Halo 5: Guardians; How Multiplayer Should Be Done
If it wasn’t already abundantly clear, it has to be now; Halo 5: Guardians’ multiplayer suite is far and away the most complete and sound matchmaking experience on any platform today, and maybe ever. After the deserved backlash from Halo 4, developer 343 Industries took the franchise back to its arena and competitive roots, delivering the best combination of gameplay mechanics and arena settings this side of Halo 2. And with last week’s Warzone Firefight update, that comes packed with new maps and modes, Halo 5: Guardians has entered into the pantheon of legendary multiplayer experiences and must now be in serious contention to be crowned the greatest of all.
As I launched the game following the 7GB patch, taking the game’s total file size to nearly 90GB, and made my way to the Warzone Firefight playlist, I was bombarded with 343’s ‘Message of the Day’ that showed just how much new content was crammed into this month’s update. The competitive community got some new Arena maps, the ODST enthusiasts finally get their hands on Firefight for the first time since Halo: Reach, and players can now even support their favorite eSports teams by purchasing their weapon skins to be used in-game. 343 Industries’ consistent updates over the past 8 months since the launch of Halo 5: Guardians has transformed the game from a solid multiplayer suite to an experience that is now far and away ahead of its competitors.

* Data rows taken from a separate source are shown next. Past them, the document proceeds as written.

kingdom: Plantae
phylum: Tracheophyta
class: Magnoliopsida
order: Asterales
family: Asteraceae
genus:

And all of the added content comes at no extra cost.
“Halo 5: Guardians’ multiplayer offering deserves infinite praise and should be taken as a model for other multiplayer titles on how to keep your community happy.”
Players who didn’t own the game were also able to get it for free as part of a brilliant Microsoft promotion to attract new players. It gave those who haven’t given the game a shot an inexcusable reason to jump in. Outside of matchmaking, Campaign Scoring has now been added for the lore junkies as well as new Forge palates for those with an artistic touch. While most hardcore fans could list a million smaller annoyances and ommissions, even those were taken care of with recent content patches adding in post-game medals and ranking trackers alongside more customization options to make your Spartan stand out from the rest.
All of this is wrapped up in an array of mechanics so finely tuned that going back to play older Halo titles feels ancient in comparison. While the maps in Guardians cannot compare with those found in Halo 3, and especially not Halo 2’s legendary assortment of arenas, Halo 5 overcompensates in every other department. This has me scratching my head thinking about how the new Halo team can evolve what’s there in future titles. What can Halo 6 really add besides more of what is already there? More modes, increasing the item limit in Forge, more content on day one, and the basic upgrades to graphics and production value. The next mainline Halo title is in the same position Halo 3 was for former developer Bungie in that there isn’t much to change from Halo 2, swapping in for Halo 5 in this example.
But all good things must come to an end, or at least a bit of a slowdown, as June 2016 seemingly marked the end of monthly updates for the Xbox’s premier exclusive. Microsoft had announced support for Halo 5 only up to June, and while more maps are sure to come, they may be separated by a few months instead of the 30 days wait we have been spoiled with. But what is there can already last until Halo 6’s presumed fall 2018 launch especially if the developer can incorporate more of the community’s best Forge creations into the map rotation. With all the hype surrounding Overwatch and the positive community reception for Battlefield 1, Halo 5: Guardians’ multiplayer offering deserves infinite praise and should be taken as a model for other multiplayer titles on how to keep your community happy. Guardians must now be in the discussion, alongside the likes of its predecessors in Halo’s 2 and 3 as well as legendary PC titles like Counterstrike and Team Fortress, for the greatest multiplayer experiences ever… but only after Oddball and King of the Hill are added as permanent game modes!